--- BEGIN ---
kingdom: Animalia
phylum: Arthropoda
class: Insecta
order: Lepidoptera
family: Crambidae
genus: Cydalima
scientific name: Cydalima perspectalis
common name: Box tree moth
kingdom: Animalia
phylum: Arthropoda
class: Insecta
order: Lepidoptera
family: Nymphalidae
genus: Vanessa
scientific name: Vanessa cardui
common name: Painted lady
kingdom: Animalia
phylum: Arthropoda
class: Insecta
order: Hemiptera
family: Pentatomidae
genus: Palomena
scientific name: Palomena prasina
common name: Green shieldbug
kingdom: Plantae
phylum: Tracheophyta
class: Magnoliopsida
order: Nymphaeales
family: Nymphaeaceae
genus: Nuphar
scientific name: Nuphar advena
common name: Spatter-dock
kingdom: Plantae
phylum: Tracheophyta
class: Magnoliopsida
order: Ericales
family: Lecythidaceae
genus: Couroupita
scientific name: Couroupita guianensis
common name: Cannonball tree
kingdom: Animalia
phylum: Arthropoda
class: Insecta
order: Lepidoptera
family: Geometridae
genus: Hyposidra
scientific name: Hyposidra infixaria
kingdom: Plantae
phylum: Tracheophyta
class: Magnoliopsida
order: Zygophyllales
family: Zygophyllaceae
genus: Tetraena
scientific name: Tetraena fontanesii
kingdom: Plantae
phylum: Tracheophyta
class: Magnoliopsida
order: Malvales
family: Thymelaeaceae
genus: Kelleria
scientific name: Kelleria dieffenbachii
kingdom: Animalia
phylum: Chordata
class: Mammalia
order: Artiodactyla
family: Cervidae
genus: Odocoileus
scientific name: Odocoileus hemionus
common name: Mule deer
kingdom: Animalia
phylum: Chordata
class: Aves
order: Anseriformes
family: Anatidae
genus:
--- END ---
Update the lines above by changing each "common name" to "vernacular name". Leave everything else as it is.

● Result
kingdom: Animalia
phylum: Arthropoda
class: Insecta
order: Lepidoptera
family: Crambidae
genus: Cydalima
scientific name: Cydalima perspectalis
vernacular name: Box tree moth
kingdom: Animalia
phylum: Arthropoda
class: Insecta
order: Lepidoptera
family: Nymphalidae
genus: Vanessa
scientific name: Vanessa cardui
vernacular name: Painted lady
kingdom: Animalia
phylum: Arthropoda
class: Insecta
order: Hemiptera
family: Pentatomidae
genus: Palomena
scientific name: Palomena prasina
vernacular name: Green shieldbug
kingdom: Plantae
phylum: Tracheophyta
class: Magnoliopsida
order: Nymphaeales
family: Nymphaeaceae
genus: Nuphar
scientific name: Nuphar advena
vernacular name: Spatter-dock
kingdom: Plantae
phylum: Tracheophyta
class: Magnoliopsida
order: Ericales
family: Lecythidaceae
genus: Couroupita
scientific name: Couroupita guianensis
vernacular name: Cannonball tree
kingdom: Animalia
phylum: Arthropoda
class: Insecta
order: Lepidoptera
family: Geometridae
genus: Hyposidra
scientific name: Hyposidra infixaria
kingdom: Plantae
phylum: Tracheophyta
class: Magnoliopsida
order: Zygophyllales
family: Zygophyllaceae
genus: Tetraena
scientific name: Tetraena fontanesii
kingdom: Plantae
phylum: Tracheophyta
class: Magnoliopsida
order: Malvales
family: Thymelaeaceae
genus: Kelleria
scientific name: Kelleria dieffenbachii
kingdom: Animalia
phylum: Chordata
class: Mammalia
order: Artiodactyla
family: Cervidae
genus: Odocoileus
scientific name: Odocoileus hemionus
vernacular name: Mule deer
kingdom: Animalia
phylum: Chordata
class: Aves
order: Anseriformes
family: Anatidae
genus:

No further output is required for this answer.